La Poste de la Cité du Vatican a édité un timbre commémorant le « 5e centenaire de la Réforme protestante ». Nous y voyons le crucifix qui se trouve au-dessus du portail de l’église de Wittemberg où Luther, le 31 octobre 1517, afficha ses 95 thèses, aujourd’hui gravées dans le bronze. A gauche, Luther et la Bible. A droite, Mélanchton et la Confession d’Augsbourg… Un ami lecteur me demande si le Vatican ne devrait pas aussi éditer un timbre à l'effigie de Ponce Pilate, tellement c'est devenu une mode chez certains catholiques de louer l'auteur de la Réforme pour son inspiration, sa volonté sincère de défendre la foi, etc.
Le cardinal Müller dénonçait récemment cette déformation sur Luther :
"Il n’est pas réaliste de prétendre que son intention était de lutter contre certains abus relatifs aux indulgences, ou contre les péchés de l’Eglise de la Renaissance. Les abus et les mauvaises actions ont toujours existé dans l’Eglise, et pas seulement à la Renaissance, – il en existe même de nos jours."
Plusieurs ouvrages ont été publiés dernièrement sur Luther (voir celui édité par L'Homme Nouveau) et il serait grandement utile de les lire… Nous ne pouvons pas comprendre la modernité si nous n'en analysons pas les causes. La Réforme protestante fut aussi une révolution intellectuelle qui sépara la nature de la grâce, d’où procéda le processus général de sécularisation. La gnose luthérienne consiste essentiellement au refus de l’être des choses créées, qui par effet de conséquence ont à se construire.

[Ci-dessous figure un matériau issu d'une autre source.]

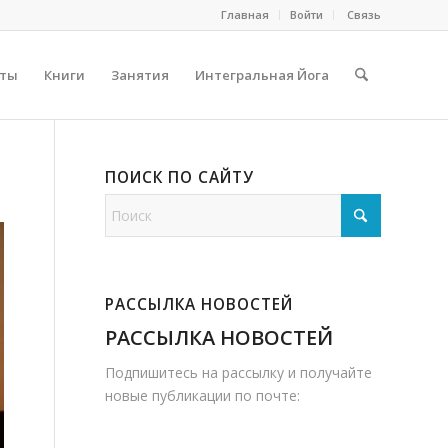
Главная
Войти
Cвязь
сты
Книги
Занятия
Интегральная Йога
ПОИСК ПО САЙТУ
РАССЫЛКА НОВОСТЕЙ
РАССЫЛКА НОВОСТЕЙ
Подпишитесь на рассылку и получайте
новые публикации по почте:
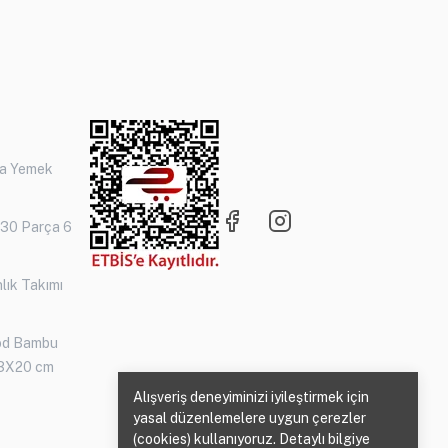
ça Yemek
 30 Parça 6
lık Takımı
od Bambu
3X20 cm
Alışveriş deneyiminizi iyileştirmek için
yasal düzenlemelere uygun çerezler
(cookies) kullanıyoruz. Detaylı bilgiye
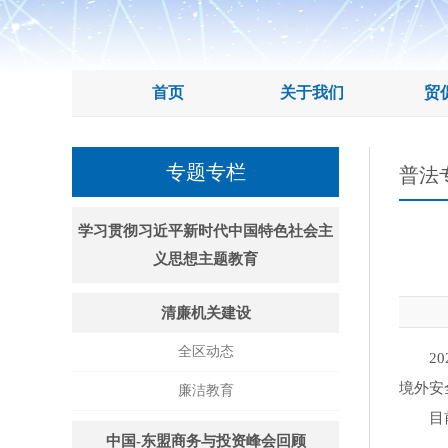
首页
关于我们
贸
专题专栏
普法
学习贯彻习近平新时代中国特色社会主
义思想主题教育
清廉机关建设
全区动态
202
境外安
廉洁教育
目前贸
中国-东盟商务与投资峰会回顾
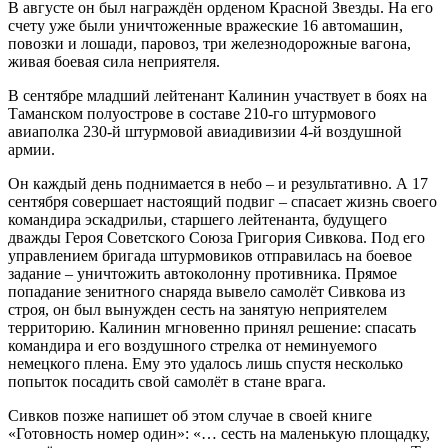
В августе он был награждён орденом Красной Звезды. На его
счету уже были уничтоженные вражеские 16 автомашин,
повозки и лошади, паровоз, три железнодорожные вагона,
живая боевая сила неприятеля.
В сентябре младший лейтенант Калинин участвует в боях на
Таманском полуострове в составе 210-го штурмового
авиаполка 230-й штурмовой авиадивизии 4-й воздушной
армии.
Он каждый день поднимается в небо – и результативно. А 17
сентября совершает настоящий подвиг – спасает жизнь своего
командира эскадрильи, старшего лейтенанта, будущего
дважды Героя Советского Союза Григория Сивкова. Под его
управлением бригада штурмовиков отправилась на боевое
задание – уничтожить автоколонну противника. Прямое
попадание зенитного снаряда вывело самолёт Сивкова из
строя, он был вынужден сесть на занятую неприятелем
территорию. Калинин мгновенно принял решение: спасать
командира и его воздушного стрелка от неминуемого
немецкого плена. Ему это удалось лишь спустя несколько
попыток посадить свой самолёт в стане врага.
Сивков позже напишет об этом случае в своей книге
«Готовность номер один»: «… сесть на маленькую площадку,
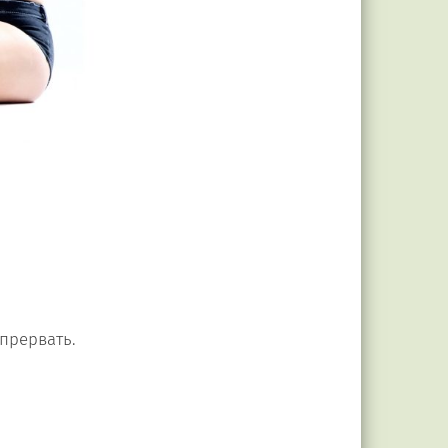
прервать.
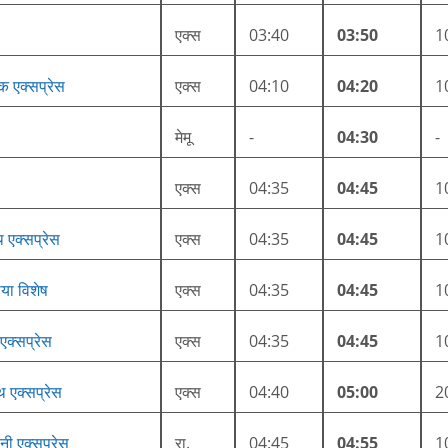
एक्स
03:40
03:50
1
क एक्सप्रेस
एक्स
04:10
04:20
1
मेमू
-
04:30
-
एक्स
04:35
04:45
1
थ एक्सप्रेस
एक्स
04:35
04:45
1
या विशेष
एक्स
04:35
04:45
1
एक्सप्रेस
एक्स
04:35
04:45
1
थ एक्सप्रेस
एक्स
04:40
05:00
2
नी एक्सप्रेस
रा.
04:45
04:55
1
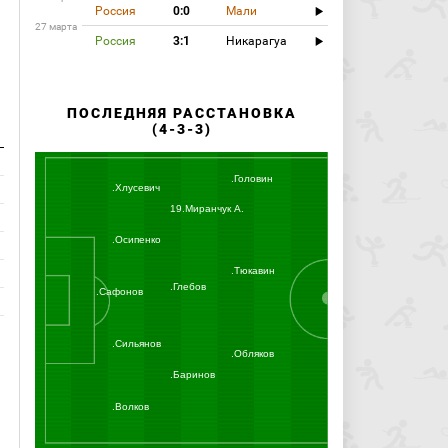
Россия
0:0
Мали
27 марта
Россия
3:1
Никарагуа
ПОСЛЕДНЯЯ РАССТАНОВКА
(4-3-3)
.Головин
.Хлусевич
19.Миранчук А.
.Осипенко
.Тюкавин
.Глебов
.Сафонов
.Сильянов
.Обляков
.Баринов
.Волков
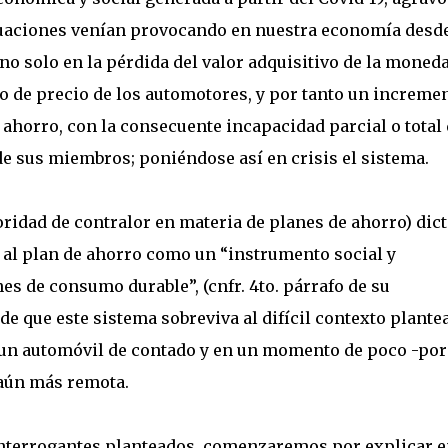
luaciones venían provocando en nuestra economía desde
no solo en la pérdida del valor adquisitivo de la moneda
o de precio de los automotores, y por tanto un increme
e ahorro, con la consecuente incapacidad parcial o total
de sus miembros; poniéndose así en crisis el sistema.
oridad de contralor en materia de planes de ahorro) dict
o al plan de ahorro como un “instrumento social y
s de consumo durable”, (cnfr. 4to. párrafo de su
 de que este sistema sobreviva al difícil contexto plante
 un automóvil de contado y en un momento de poco -por
e aún más remota.
 interrogantes planteados, comenzaremos por explicar 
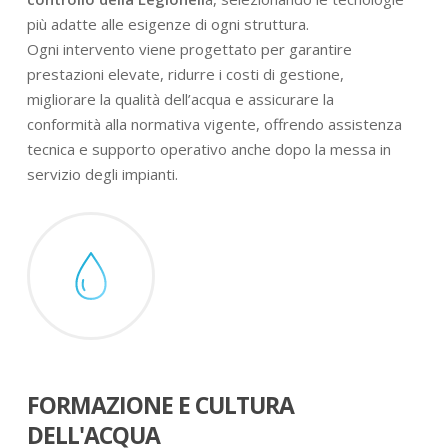
più adatte alle esigenze di ogni struttura.
Ogni intervento viene progettato per garantire
prestazioni elevate, ridurre i costi di gestione,
migliorare la qualità dell’acqua e assicurare la
conformità alla normativa vigente, offrendo assistenza
tecnica e supporto operativo anche dopo la messa in
servizio degli impianti.
FORMAZIONE E CULTURA
DELL'ACQUA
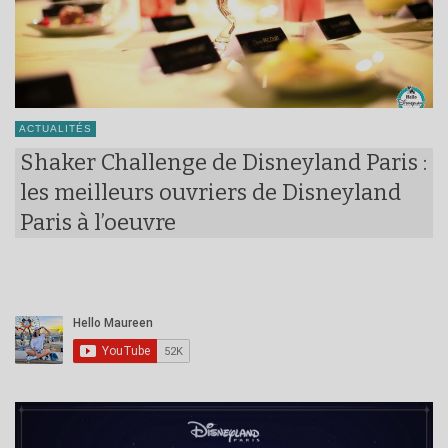
ACTUALITÉS
Shaker Challenge de Disneyland Paris :
les meilleurs ouvriers de Disneyland
Paris à l’oeuvre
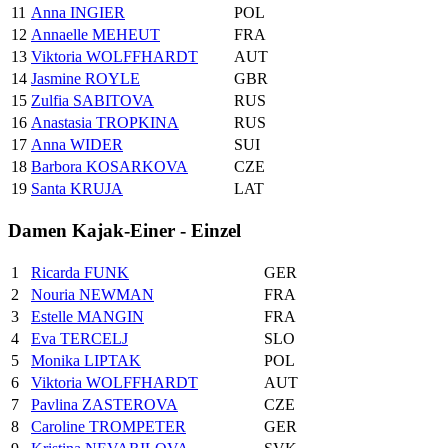
11
Anna INGIER
POL
12
Annaelle MEHEUT
FRA
13
Viktoria WOLFFHARDT
AUT
14
Jasmine ROYLE
GBR
15
Zulfia SABITOVA
RUS
16
Anastasia TROPKINA
RUS
17
Anna WIDER
SUI
18
Barbora KOSARKOVA
CZE
19
Santa KRUJA
LAT
Damen Kajak-Einer - Einzel
1
Ricarda FUNK
GER
2
Nouria NEWMAN
FRA
3
Estelle MANGIN
FRA
4
Eva TERCELJ
SLO
5
Monika LIPTAK
POL
6
Viktoria WOLFFHARDT
AUT
7
Pavlina ZASTEROVA
CZE
8
Caroline TROMPETER
GER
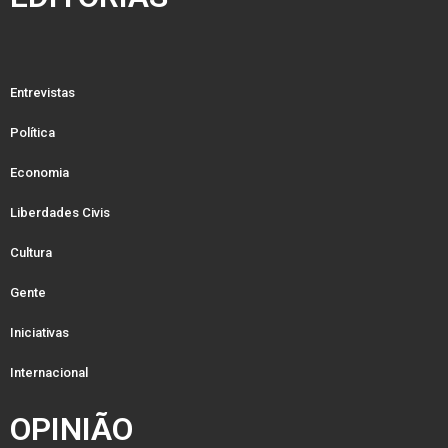
Entrevistas
Política
Economia
Liberdades Civis
Cultura
Gente
Iniciativas
Internacional
OPINIÃO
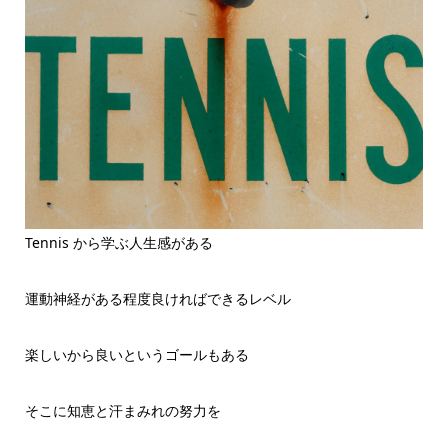
Tennis から学ぶ人生感がある
運動神経がある程度良ければできるレベル
楽しいから良いというゴールもある
そこに知恵と汗まみれの努力を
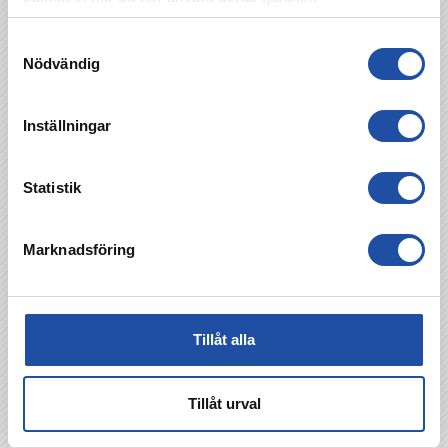
Samtyckesval
Nödvändig
Inställningar
Statistik
Marknadsföring
Tillåt alla
Tillåt urval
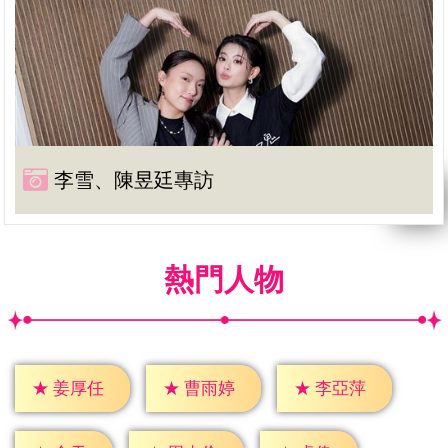
李雪、陳昱廷專訪
熱門人物
★
姜厚任
★
曹雨婷
★
李亞萍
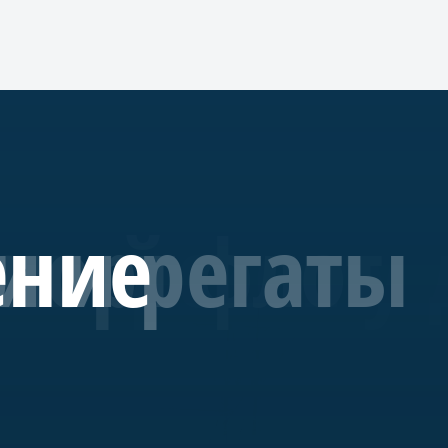
Санкт-Пете
профориен
лебен
 морскому 
ский флот
спорт
и и регаты
ение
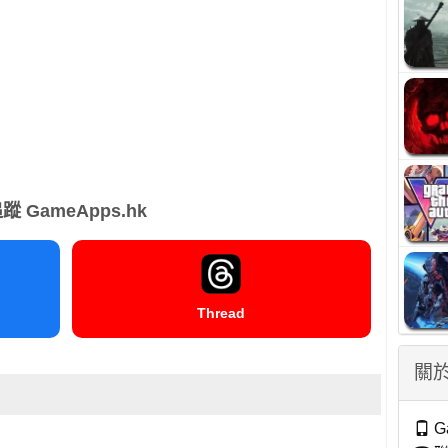
蹤 GameApps.hk
Thread
關於
G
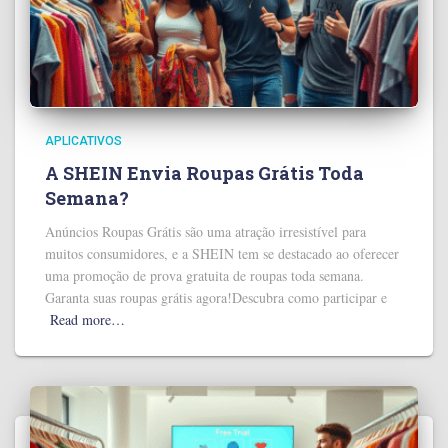
APLICATIVOS
A SHEIN Envia Roupas Grátis Toda
Semana?
Anúncios Roupas Grátis são uma atração irresistível para
muitos consumidores, e a SHEIN tem se destacado ao oferecer
uma promoção de prova gratuita de roupas toda semana.
Garanta suas roupas grátis agora!Descubra como participar e
Read more…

Le point central réside dans la liberté négative, celle du refus de servir et celle de se donner à soi-même la loi. C’est l’idée luthérienne de la « liberté du chrétien », par la suite sécularisée, qui va être à l’origine et donner naissance à l’idéologie moderne.
Ce qui serait risible si ce n'était pas grave, c'est de constater que les mêmes sont prêts à admirer un hérétique entré en rébellion contre l'Eglise, au point d'y provoquer une révolution, mais jouent les indignés lorsque 4 cardinaux interrogent le Saint-Père sur la formulation ambigüe de l'un de ses textes, ou les effarouchés lorsque quelques dizaines de théologiens demandent filialement au Pasteur de l'Eglise, dans une lettre qui traite notamment de Luther, de confirmer la foi, telle qu'enseignée par ses prédécesseurs… Aujourd'hui même, c'est au tour d'un célèbre théologien franciscain américain, membre de la Commission Théologique Internationale, de publier la lettre qu'il a envoyée au pape l'été dernier, dans laquelle il déplore cette "forme de « synodalité » qui autorise et encourage différentes options morales et doctrinales au sein de l’Eglise" et qui "ne peut que mener à davantage de confusion théologique et pastorale". Façon diplomate de dire qu'il y a tout de même un vrai foutoir.
En ce jour de la fête, contemplons plutôt ces saints du Ciel qui, eux, nous édifient par leur vie et leurs mérites. Louons-les et appelons-les à notre tour pour qu’ils viennent déverser sur nous une pluie de grâces. Que la Sainte Vierge Marie, reine de tous les saints, nous aide à vivre en communion avec les saints.